WHAT THE TASK ASKS: Omitting the pictures, output all of the records precisely as written.

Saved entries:
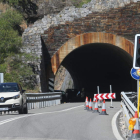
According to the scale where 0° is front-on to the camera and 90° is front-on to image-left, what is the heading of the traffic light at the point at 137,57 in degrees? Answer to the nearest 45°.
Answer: approximately 0°

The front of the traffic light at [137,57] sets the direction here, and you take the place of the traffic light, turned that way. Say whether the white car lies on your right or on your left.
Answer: on your right

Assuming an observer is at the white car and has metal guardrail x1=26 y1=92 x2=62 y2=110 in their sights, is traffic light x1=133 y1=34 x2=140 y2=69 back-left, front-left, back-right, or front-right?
back-right
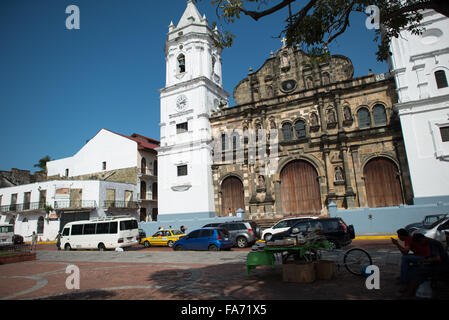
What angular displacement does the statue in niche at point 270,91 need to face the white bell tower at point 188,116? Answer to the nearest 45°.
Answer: approximately 90° to its right

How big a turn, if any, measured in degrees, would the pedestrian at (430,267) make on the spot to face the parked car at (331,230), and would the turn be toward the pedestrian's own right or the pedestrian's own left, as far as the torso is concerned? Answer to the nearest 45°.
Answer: approximately 45° to the pedestrian's own right

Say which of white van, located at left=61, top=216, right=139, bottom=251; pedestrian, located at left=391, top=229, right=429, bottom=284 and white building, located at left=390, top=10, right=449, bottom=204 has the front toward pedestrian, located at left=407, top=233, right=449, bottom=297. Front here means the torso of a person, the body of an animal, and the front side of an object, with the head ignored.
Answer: the white building

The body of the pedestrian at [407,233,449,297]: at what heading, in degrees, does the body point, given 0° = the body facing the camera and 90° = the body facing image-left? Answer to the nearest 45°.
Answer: approximately 90°

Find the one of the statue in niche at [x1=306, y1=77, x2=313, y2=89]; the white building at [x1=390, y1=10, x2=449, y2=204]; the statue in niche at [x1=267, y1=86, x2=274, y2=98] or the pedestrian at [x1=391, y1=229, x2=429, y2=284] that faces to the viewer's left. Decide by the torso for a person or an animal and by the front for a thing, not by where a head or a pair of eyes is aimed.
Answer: the pedestrian

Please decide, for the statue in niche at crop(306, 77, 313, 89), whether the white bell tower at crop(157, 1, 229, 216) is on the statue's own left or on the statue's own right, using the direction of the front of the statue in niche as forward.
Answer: on the statue's own right

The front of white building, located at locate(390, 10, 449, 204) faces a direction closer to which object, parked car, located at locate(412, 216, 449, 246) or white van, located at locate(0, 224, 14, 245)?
the parked car

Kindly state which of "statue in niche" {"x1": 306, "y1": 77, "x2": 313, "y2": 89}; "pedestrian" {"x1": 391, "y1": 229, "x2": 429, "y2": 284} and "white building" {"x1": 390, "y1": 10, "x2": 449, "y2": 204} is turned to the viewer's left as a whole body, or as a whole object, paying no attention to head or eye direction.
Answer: the pedestrian

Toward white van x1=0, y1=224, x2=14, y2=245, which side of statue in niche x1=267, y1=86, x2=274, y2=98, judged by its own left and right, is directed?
right
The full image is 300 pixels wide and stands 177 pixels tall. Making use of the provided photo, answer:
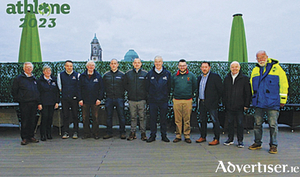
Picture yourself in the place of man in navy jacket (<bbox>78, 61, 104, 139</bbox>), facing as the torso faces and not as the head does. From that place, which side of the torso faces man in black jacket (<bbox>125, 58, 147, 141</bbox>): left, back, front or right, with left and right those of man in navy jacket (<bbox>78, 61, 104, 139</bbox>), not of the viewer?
left

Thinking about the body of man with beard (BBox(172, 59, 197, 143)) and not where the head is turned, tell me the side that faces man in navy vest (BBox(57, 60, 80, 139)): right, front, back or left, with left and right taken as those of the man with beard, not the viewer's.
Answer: right

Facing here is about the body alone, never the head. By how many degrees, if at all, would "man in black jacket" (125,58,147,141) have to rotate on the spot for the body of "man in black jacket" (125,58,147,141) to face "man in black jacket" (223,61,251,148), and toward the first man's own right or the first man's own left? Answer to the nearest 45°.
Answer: approximately 90° to the first man's own left

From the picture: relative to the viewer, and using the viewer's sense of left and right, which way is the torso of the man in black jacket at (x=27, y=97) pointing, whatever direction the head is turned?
facing the viewer and to the right of the viewer

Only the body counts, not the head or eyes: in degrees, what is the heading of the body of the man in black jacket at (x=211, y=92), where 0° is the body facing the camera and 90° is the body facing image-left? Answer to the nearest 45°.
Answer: approximately 45°

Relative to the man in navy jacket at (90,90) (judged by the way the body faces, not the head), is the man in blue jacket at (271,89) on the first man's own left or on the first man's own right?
on the first man's own left

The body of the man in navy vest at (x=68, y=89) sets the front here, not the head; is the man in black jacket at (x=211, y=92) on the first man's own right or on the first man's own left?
on the first man's own left

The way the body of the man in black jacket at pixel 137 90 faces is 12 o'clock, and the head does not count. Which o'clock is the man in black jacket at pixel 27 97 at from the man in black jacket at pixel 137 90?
the man in black jacket at pixel 27 97 is roughly at 3 o'clock from the man in black jacket at pixel 137 90.

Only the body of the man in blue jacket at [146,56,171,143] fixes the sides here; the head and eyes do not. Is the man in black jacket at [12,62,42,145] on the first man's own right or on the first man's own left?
on the first man's own right

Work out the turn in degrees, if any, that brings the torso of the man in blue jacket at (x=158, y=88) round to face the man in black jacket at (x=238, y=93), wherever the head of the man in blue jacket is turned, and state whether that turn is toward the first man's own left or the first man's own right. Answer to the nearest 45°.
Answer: approximately 90° to the first man's own left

FINISHED EXERCISE:
According to the scale where 0° is front-on to the camera and 90° is front-on to image-left, what is the heading of the traffic light at the point at 137,57 in degrees? Answer to the nearest 45°.
Answer: approximately 0°

The front of the traffic light at [137,57] sets the direction here, and you take the place of the traffic light, turned that way. Say whether the white car lies on your right or on your left.
Answer: on your right

Assuming an observer is at the white car and has metal guardrail x1=26 y1=92 x2=62 y2=110 in their sights, is traffic light x1=133 y1=34 x2=140 y2=69 back-left, front-left, back-right, or front-right?
back-right
What angular displacement does the statue in niche at point 270,91 need to face the white bell tower at point 188,116? Answer to the nearest 45°.
Answer: approximately 90° to its right

How big a turn, if any, measured in degrees, would the pedestrian at (430,267) make on the spot to face the parked car at (331,230), and would the turn be toward the pedestrian's own right or the pedestrian's own left, as far as the torso is concerned? Answer to the nearest 45°.
Answer: approximately 45° to the pedestrian's own right

Say which of white van, located at left=61, top=216, right=139, bottom=251; pedestrian, located at left=391, top=229, right=429, bottom=284 and white building, located at left=390, top=10, right=449, bottom=204 has the front toward pedestrian, located at left=407, top=233, right=449, bottom=297. Front here means the torso of a person, the body of an animal, and the front side of an object, with the head ignored.
Answer: the white building

The body of the pedestrian at [407,233,449,297]: at what heading, in degrees, does the body point, given 0° = the body facing the camera and 90° = the body facing image-left? Answer to the nearest 45°.
Answer: approximately 90°

Find the one of the statue in niche at [x1=306, y1=77, x2=313, y2=89]; the white building at [x1=390, y1=10, x2=449, y2=204]; the statue in niche at [x1=267, y1=86, x2=274, y2=98] or the pedestrian at [x1=391, y1=229, x2=429, y2=284] that faces to the viewer's left. Decide by the torso for a person or an animal and by the front for a thing, not by where a head or a pair of eyes is aimed.
Answer: the pedestrian

Please decide, for the statue in niche at crop(306, 77, 313, 89), whether the white bell tower at crop(157, 1, 229, 216) is on the statue's own left or on the statue's own right, using the direction of the front of the statue in niche as forward.
Answer: on the statue's own right

The front of white building, located at locate(390, 10, 449, 204) faces a direction closer to which object, parked car, located at locate(412, 216, 449, 246) or white van, located at locate(0, 224, 14, 245)?
the parked car

Kindly state which of "statue in niche" {"x1": 306, "y1": 77, "x2": 313, "y2": 89}; "pedestrian" {"x1": 391, "y1": 229, "x2": 429, "y2": 284} and "white building" {"x1": 390, "y1": 10, "x2": 449, "y2": 204} is turned to the viewer's left as a whole body, or as a whole object, paying no attention to head or eye direction.
Answer: the pedestrian

Toward white van x1=0, y1=224, x2=14, y2=245, which side of statue in niche x1=267, y1=86, x2=274, y2=98, judged by its own left and right, is directed?
right
The full image is 300 pixels wide and stands 177 pixels tall. Making use of the provided photo, answer:
Picture yourself in the place of man in navy jacket (<bbox>78, 61, 104, 139</bbox>), facing as the torso faces and not as the head does. From that place, which side of the torso faces man in black jacket (<bbox>125, 58, 147, 141</bbox>): left, back, front or right, with left and right those of man in navy jacket (<bbox>78, 61, 104, 139</bbox>), not of the viewer?
left

Thinking about the body of man with beard (BBox(172, 59, 197, 143)) and not where the head is turned, tell me the side that faces man in navy vest (BBox(57, 60, 80, 139)): right, front, back or left, with left and right taken as those of the man with beard, not the viewer's.
Answer: right

Facing here is about the body alone, never the head. By how many degrees, if at all, would "man in black jacket" (125,58,147,141) have to rotate on the spot for the body of "man in black jacket" (125,58,147,141) to face "man in black jacket" (223,61,251,148), and toward the first man's own right or the first man's own left? Answer to the nearest 45°.
Answer: approximately 90° to the first man's own left

From the picture: relative to the viewer, and using the viewer's sense of left and right, which way is the torso of the man in black jacket at (x=27, y=97) pointing, whatever direction the head is turned?
facing the viewer and to the right of the viewer

Only the body counts, not the head or eyes: in degrees, what is the heading of the body of the man in black jacket at (x=211, y=92), where 0° is the body facing the camera and 90° is the body facing image-left? Answer to the nearest 45°.
Answer: approximately 45°

Relative to the man in navy jacket at (90,90) (judged by the way the body faces, not the head), is the man in blue jacket at (271,89) on the first man's own left or on the first man's own right?
on the first man's own left

The body of the man in navy vest at (x=68, y=89) sets the front here, not the head; is the man in black jacket at (x=211, y=92) on the first man's own right or on the first man's own left?
on the first man's own left

The way the body of the man in black jacket at pixel 137 90 faces is 12 o'clock, and the head does not count. Which o'clock is the man in black jacket at pixel 27 97 at from the man in black jacket at pixel 137 90?
the man in black jacket at pixel 27 97 is roughly at 3 o'clock from the man in black jacket at pixel 137 90.

Only the body of the man in blue jacket at [146,56,171,143] fixes the sides here; the head and eyes do not. Is the man in black jacket at [12,62,42,145] on the first man's own right or on the first man's own left?
on the first man's own right

Work out the turn in degrees, if any, that brings the torso of the man in blue jacket at (x=158, y=88) round to face the man in black jacket at (x=238, y=93), wherever the head of the man in blue jacket is turned, and state whether that turn is toward the first man's own left or the first man's own right. Answer to the nearest 45°.
Answer: approximately 90° to the first man's own left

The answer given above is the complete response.